----- Trecho do texto -----
Em suas primeiras declarações, o ex-refém criticou duramente as Farc e o governo do presidente Álvaro Uribe. Disse que ambos querem guerra na Colômbia. "Uribe não fez nada por nossa libertação."
O ex-governador fez uma defesa enfática de uma negociação política com a guerrilha e anunciou sua entrada para o grupo de Córdoba, os Colombianos pela Paz. Questionado, criticou a estratégia de cerco humanitário do governo -pressão militar ao redor de um perímetro onde há reféns. "Uma operação equivale a uma sentença de morte."
Descreveu as Farc como acossadas militarmente, mas não derrotadas. Disse que a guerrilha segue atraindo jovens. "As Farc não estão derrotas de jeito nenhum. Há muita gente lá, jovens. Não vejo outra saída que não a negociada."
O presidente Álvaro Uribe, desde a caribenha Santa Marta, felicitou Jara, mas devolveu as críticas ao grupo de Córdoba, que ontem disse ter conversado com um guerrilheiro "sério" sobre libertações: "A paz nasce de uma grande determinação de derrotar o terrorismo. [...] A paz não nasce de ficar cortejando os terroristas."

Comoção e bom humor
O ex-governador falou por quase duas horas com os jornalistas em Villavicencio, capital de Meta, a 115 km de Bogotá. "Estou disponível. Descansei sete anos e meio. Tenho todo o tempo do mundo." A rádio Caracol transmitiu pela internet.
Mesclava relatos dramáticos do cativeiro de "2.670 dias" -como o caminhar pela selva atado a correntes- com observações bem-humoradas sobre a fauna ou o cardápio monótono. Conhecido como "professor" da selva -dava aula de inglês e russo todos os dias-, o engenheiro civil formado em Kiev (Ucrânia) citou colegas sequestrados por nome. Contou que dois deles, punidos pela guerrilha, estão presos um ao outro por correntes há dois anos.
"Ouvi meu filho crescer por sete anos e meio", disse, citando os programas de rádio pelos quais ouvia o adolescente Alan Felipe, que tinha 7 anos quando o pai foi capturado em 2001. "Nos roubaram esse tempo."
A mulher de Jara, Claudia Rujeles, fez campanha por sua libertação durante todo o período. À Folha, no domingo, Felipe disse que um de seus primeiros planos era explicar ao pai os avanços tecnológicos. "Quero explicar para ele como funciona tudo agora."
----- Dados brutos -----
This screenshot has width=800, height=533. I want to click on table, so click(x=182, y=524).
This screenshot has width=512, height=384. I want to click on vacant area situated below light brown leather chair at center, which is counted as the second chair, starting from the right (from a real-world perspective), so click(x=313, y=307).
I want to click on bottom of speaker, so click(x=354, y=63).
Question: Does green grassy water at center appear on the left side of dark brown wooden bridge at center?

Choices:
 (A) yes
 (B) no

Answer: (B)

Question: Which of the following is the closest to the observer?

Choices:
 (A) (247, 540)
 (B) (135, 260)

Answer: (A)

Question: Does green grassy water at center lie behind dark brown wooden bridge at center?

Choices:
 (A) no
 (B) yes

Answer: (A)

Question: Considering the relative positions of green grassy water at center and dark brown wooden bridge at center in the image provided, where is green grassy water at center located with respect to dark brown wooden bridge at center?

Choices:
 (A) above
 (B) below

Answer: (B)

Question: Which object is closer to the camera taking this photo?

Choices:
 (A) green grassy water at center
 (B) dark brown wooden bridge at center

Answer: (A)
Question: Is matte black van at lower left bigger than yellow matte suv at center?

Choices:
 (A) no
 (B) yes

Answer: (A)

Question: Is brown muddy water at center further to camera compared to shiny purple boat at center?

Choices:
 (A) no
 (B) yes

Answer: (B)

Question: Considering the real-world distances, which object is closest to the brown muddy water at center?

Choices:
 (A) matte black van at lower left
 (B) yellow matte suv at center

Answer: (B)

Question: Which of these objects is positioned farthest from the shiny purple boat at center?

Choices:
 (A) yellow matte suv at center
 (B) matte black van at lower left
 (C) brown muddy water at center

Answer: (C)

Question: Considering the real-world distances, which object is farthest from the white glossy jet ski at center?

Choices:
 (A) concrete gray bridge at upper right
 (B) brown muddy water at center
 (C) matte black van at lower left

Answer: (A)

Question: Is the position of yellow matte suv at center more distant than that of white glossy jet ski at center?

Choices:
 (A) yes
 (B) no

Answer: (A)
-----
* _A solicitação_: Reproduza a passagem do trecho que vai de "Mesclava relatos dramáticos" até "há dois anos.", substituindo "russo" por "alemão". Os itens constituem um material à parte, independente do trecho.

* _Tarefa concluída_:
Mesclava relatos dramáticos do cativeiro de "2.670 dias" -como o caminhar pela selva atado a correntes- com observações bem-humoradas sobre a fauna ou o cardápio monótono. Conhecido como "professor" da selva -dava aula de inglês e alemão todos os dias-, o engenheiro civil formado em Kiev (Ucrânia) citou colegas sequestrados por nome. Contou que dois deles, punidos pela guerrilha, estão presos um ao outro por correntes há dois anos.